My first microcontroller gig was in 1985 -- four years before I acquired my first 8088 DOS box.

Might be worth noting that a minimal computer offers a serial connection: historically, that would connect to a teletype or a dumb terminal. But these days we often use any convenient local computer to do that job. If my chromebook is acting as a dumb terminal, does that mean I've involved a more powerful computer and invalidated my minimal design? Well, yes and no, depending on how you look at it.

Also, as noted above, any USB peripheral is likely to contain a microcontroller. For a completely purist experience you'd need to vet your peripheral and use serial mouse and serial keyboard - or build your own parallel keyboard.

These days I'm using a 6502-based BBC Micro as a front end to a novel FPGA processor. It can just as well be used as a front end to a 6502-based processor, of course.

I'd also note that back in the day, the people developing the standalone 6502 machines we like to reminisce about might well have used minicomputers to run their assembler or to simulate their circuits. For the software side of the question, you might have a look at this thread:
viewtopic.php?f=2&t=4450

Back then displays and keyboards and such were uncommon and expensive. Now i can buy a brand new monitor and keyboard for under $. Or a cheap Android tablet from walmart for $50 and a usb-otg cable to connect to a system. Back then $50 would have gotten a few buttons and some LED's so you worked with what you had.

My college roommates had a KIM-1, I can a commodore 64 so we used what we had.

I certainly see this as much more of a software issue than a hardware one.

Once you start getting into tons of ports, networking, a standard OS supporting built-in things, etc, you no longer really have a "microcontroller" style setup. It's more heavyweight, and parts have to start playing together nicely, with lots of asynchronous event sources coming in. Memory management between all that stuff can require a lot more playing well with coordination as well.

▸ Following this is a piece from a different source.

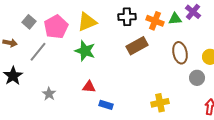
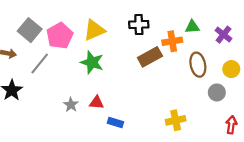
purple cross: (193, 12) -> (223, 35), moved
orange cross: (155, 21) -> (172, 41), moved, turned -30
gray square: (29, 22) -> (30, 30), size x1.5
gray star: (49, 94) -> (71, 105), moved

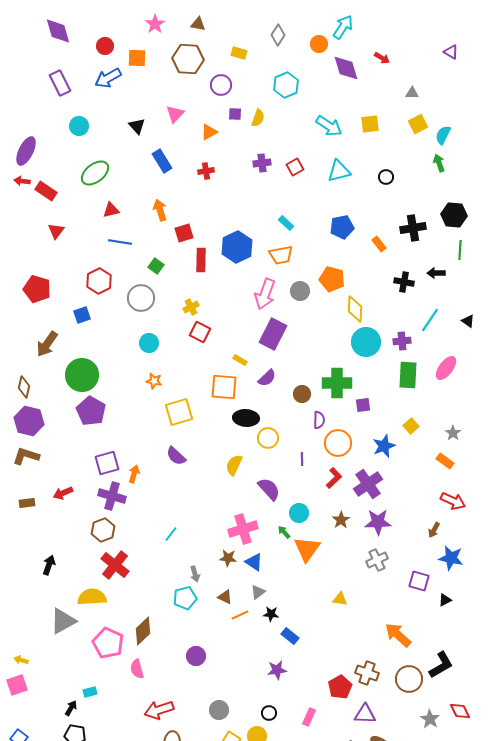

However, what you talk about does remind me of ye olde Lisp machine philosophy. The user can reprogram it at any level, including assembly code & asm code generation, and even CPU microcode. The system software ends up being functionality that exists at your beck and call, instead of your software being a subservient tenant to the almighty OS. There are no protection levels between layers and documentation is integrated for every part. But things like memory management and garbage collection are infused everywhere in the system. While it might seem like some loss of control, since everything uses that same substrate instead of privileged systems having more control, it's still a level playing field between system and user code, while still keeping enough sanity to prevent things from trampling over each other.

It's a fine balancing act to have a bunch of drivers & software support while still maximizing user freedom down to the metal, that can easily spiral out of control if there isn't a higher level development floor. The trick is to keep both system & user software on that same foundation, instead of the system software itself being the impenetrable foundation that user software must rest on.